EL PRIMER CARRO

ENTRE LINEAS Por: Julio Giraldo Alzate ¡NO EUDOXIA, NO!

Varios hombres, unos cuantos bueyes y un camino largo lleno de obstáculos por recorrer, constituían los ingredientes para la gigantesca empresa de llevar a Marsella el diabólico emblema de la civilización, el automóvil.

Andando por el camino viejo, con la esperanza a flor de coronar el Alto de Valencia, sería la primera jornada. Camino estrecho y empinado, rodeado de exuberante vegetación, cuya humedad exhalada por entre los tupidos arboles, penetraba fría y punitivamente los intersticios, aguerriendo hombres y animales a devorar el camino.

Paso a paso, entre chiste y maldición se fue logrando; la siguiente jornada era descender hacia el pueblo, cuya vista en lontananza se tenía al frente, haciendo entonces menos penoso el resto de camino. La emoción de este puñado de seres por compartir con sus coterráneos el nuevo jalón del hombre, dentro de sus imperecedera ambición científica, hacia olvidar las características atenazadoras del viaje.

Sus corazones palpitaban y su imaginación revoloteaba en torno a la actitud de sus gentes ante la presencia de aparato nunca soñado. La mayor preocupación de Pedro Quintero, el feliz hombre que iría a conducir orgullosamente el vehículo por las polvorientas calles de su pueblo, era sin lugar a dudas echar a andar el aparato; y era muy valedera su actitud, pues de nada serviría llevarlo y no poder demostrar que en verdad andaba ,en presencia de hombres escépticos y despavoridos por su prístina aversión frente a lo nuevo.

Jesús Noreña, propietario del carro, se consideraba el hombre más importante de esta incursión; persona poseedora de grandes propiedades, pero que ante esta nueva y singular pertencia se sentía diferente a los demás propietarios de sus pueblo.

Eran las tres de la tarde; un sol cansino caía oblicuamente sobre el pueblo que se encontraba solitario y un pequeño viento levantaba torbellinos de polvo, formando un manto espeso con un cierto aire de expectación. Estos hombre exhaustos por el viaje apenas lograban restañar sus látigos y barbotar algunas palabras ; a causa de su impaciencia febril por concluir esta travesía, ignoraban el inmediato rompimiento del sopor de muchos años, mantenido por una vida rectilínea y simple de todos los moradores del pueblo.

Los bueyes derrengados por el cansancio, lentamente fueron haciendo su entrada a la plaza, el fuerte gañir de los perros hicieron que las tribunas se agolparan y los portones se hicieran estrechos, la multitud se hizo presente, sin embargo un silencio escrutador reinó en las personas ya dedicadas a escudriñar por todos los lados el diabólico aparato.

Ante el primer estartazo dado por Pedro a su carro, para iniciar su demostración, corrieron atemorizados los espectadores; no obstante el ruido inocuo producido por el motor, decidieron ubicarse a una prudente distancia para observar pasmosamente la alegría y el maniobrar de Pedro.
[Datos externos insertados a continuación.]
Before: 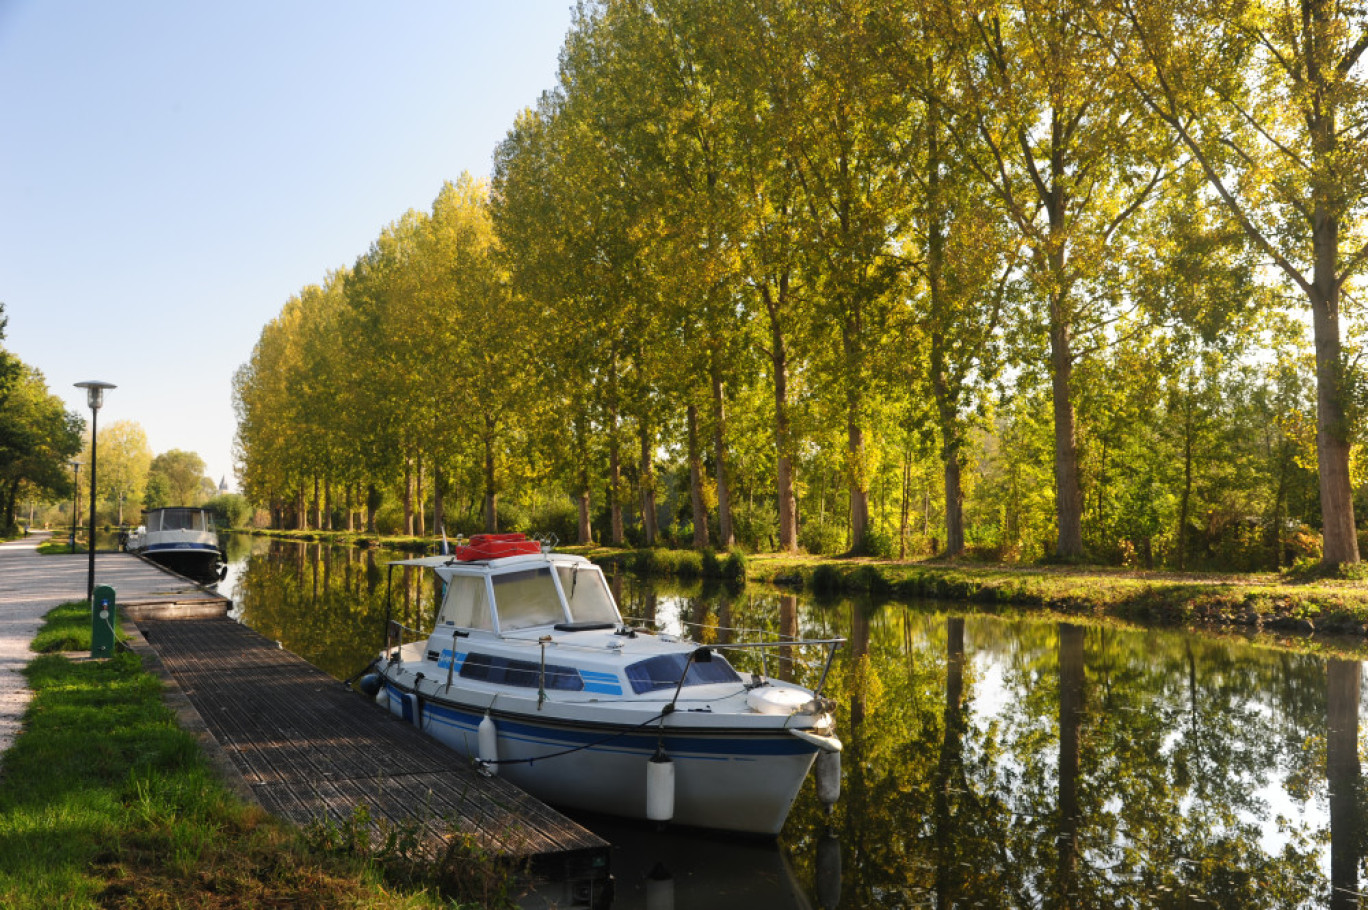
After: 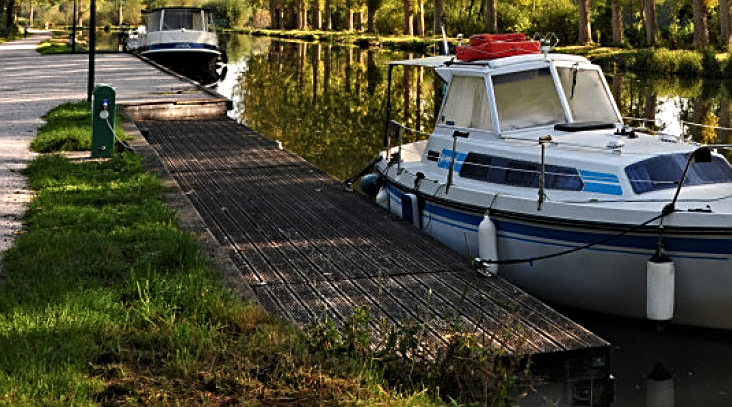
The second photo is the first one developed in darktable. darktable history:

Lo vieron andar, pero aun seguían extrañados; se hicieron conjeturas referente a su funcionamiento; algunos eran de la opinión de que tal vez el diablo metido entre esa chatarra lo haría andar. Ya un poco familiarizados con el aparato, comenzó el fructífero negocio que se había entretejido en el viaje, una vuelta a la plaza por cinco centavos, no importaba que el diablo estuviera metido allí, de todas maneras había que experimentar y así la alegría cundió y las colas y contusos no fue obstáculo para ello.

La tarde llegó y el carro había que guardarlo; fue entonces cuando Jesús Noreña decidió arrimar el carro a su casa; era la hora acostumbrada de llegar, después de recorrer en su caballo las propiedades cuando su esposa Eudoxia salía a recibirlo con su buena taza de chicha y aguamiel. Y así fue, bajó su esposa con taza y palangana y con su imperturbable y cotidiana actitud, dio chicha a Jesús y colocó al pie del capó del carro su aguamiel; y Jesús con alegre sorpresa díjole, no Eudoxia, no! Eso no tomar aguamiel, eso tragar mucha cholina!.